I hurried in, trying to imagine what could prompt the added note of urgency. I came up empty. “Jess, it’s Bill,” I said. “Is something wrong?”

“I just got a call from Nashville,” she said. “From the Board of Medical Examiners.” It was the group weighing the fate-and the medical license-of Dr. Garland Hamilton, the disgraced Knoxville medical examiner whose vacancy she had been filling for weeks now. “Bill, they chickened out. They voted to suspend him for ninety days. From the date of the complaint. The complaint was filed eighty-three days ago. That means in another week, he’s back on the job.”

I groaned. How could they have let him off with such a token punishment? Hamilton’s incompetent autopsy had put a man on trial for a “murder” that hadn’t been committed. It was the sloppiest postmortem examination I had ever seen, and while it was the worst of his lapses, it was by no means the only one.
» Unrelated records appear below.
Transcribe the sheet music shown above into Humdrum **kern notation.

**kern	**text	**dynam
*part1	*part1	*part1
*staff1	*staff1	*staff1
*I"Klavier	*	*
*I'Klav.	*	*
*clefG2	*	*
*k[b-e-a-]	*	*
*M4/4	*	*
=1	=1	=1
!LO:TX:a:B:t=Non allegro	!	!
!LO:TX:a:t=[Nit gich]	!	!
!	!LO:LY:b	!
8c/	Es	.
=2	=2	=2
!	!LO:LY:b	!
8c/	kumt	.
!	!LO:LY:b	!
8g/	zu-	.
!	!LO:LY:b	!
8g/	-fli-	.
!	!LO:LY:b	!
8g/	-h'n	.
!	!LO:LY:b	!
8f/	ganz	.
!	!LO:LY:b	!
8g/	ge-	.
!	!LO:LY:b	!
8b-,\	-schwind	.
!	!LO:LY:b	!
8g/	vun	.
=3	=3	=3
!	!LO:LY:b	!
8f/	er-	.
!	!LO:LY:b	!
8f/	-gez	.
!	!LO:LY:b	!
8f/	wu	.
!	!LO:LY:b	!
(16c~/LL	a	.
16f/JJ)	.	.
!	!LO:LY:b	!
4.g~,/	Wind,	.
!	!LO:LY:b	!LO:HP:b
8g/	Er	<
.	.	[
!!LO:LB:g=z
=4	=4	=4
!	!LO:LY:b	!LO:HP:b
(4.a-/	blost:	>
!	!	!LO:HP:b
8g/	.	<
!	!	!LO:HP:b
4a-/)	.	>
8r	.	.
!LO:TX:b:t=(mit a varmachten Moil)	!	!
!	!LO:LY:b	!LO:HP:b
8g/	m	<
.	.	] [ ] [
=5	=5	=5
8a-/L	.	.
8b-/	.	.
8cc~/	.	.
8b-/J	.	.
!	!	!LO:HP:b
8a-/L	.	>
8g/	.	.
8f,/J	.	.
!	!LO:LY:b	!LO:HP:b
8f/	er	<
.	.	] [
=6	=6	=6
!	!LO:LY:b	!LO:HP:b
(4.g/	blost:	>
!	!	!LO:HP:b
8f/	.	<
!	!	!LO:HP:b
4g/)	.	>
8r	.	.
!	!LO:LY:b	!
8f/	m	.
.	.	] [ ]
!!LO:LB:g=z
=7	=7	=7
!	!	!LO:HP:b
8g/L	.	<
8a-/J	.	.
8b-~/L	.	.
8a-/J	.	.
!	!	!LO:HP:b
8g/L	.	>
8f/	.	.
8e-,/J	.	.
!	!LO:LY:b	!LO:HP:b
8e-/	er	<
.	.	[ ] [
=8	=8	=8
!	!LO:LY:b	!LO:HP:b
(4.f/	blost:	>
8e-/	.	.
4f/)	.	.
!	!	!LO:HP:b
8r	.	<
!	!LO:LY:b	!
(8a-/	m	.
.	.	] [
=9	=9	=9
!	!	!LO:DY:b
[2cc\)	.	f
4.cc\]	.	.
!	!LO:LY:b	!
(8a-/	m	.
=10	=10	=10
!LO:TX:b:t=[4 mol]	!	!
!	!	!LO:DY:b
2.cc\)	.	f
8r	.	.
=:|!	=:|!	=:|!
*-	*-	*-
I had testified for the wrongly accused defendant in the “murder” case, and Hamilton had confronted me angrily, even threateningly, outside the court house afterward. But by the time of last week’s licensing hearing, he seemed to have gotten over his animosity; he had shaken my hand, and assured me he bore no hard feelings. Even so, I didn’t relish the idea of having him restored to the position of medical examiner for Knox County and eighteen surrounding counties.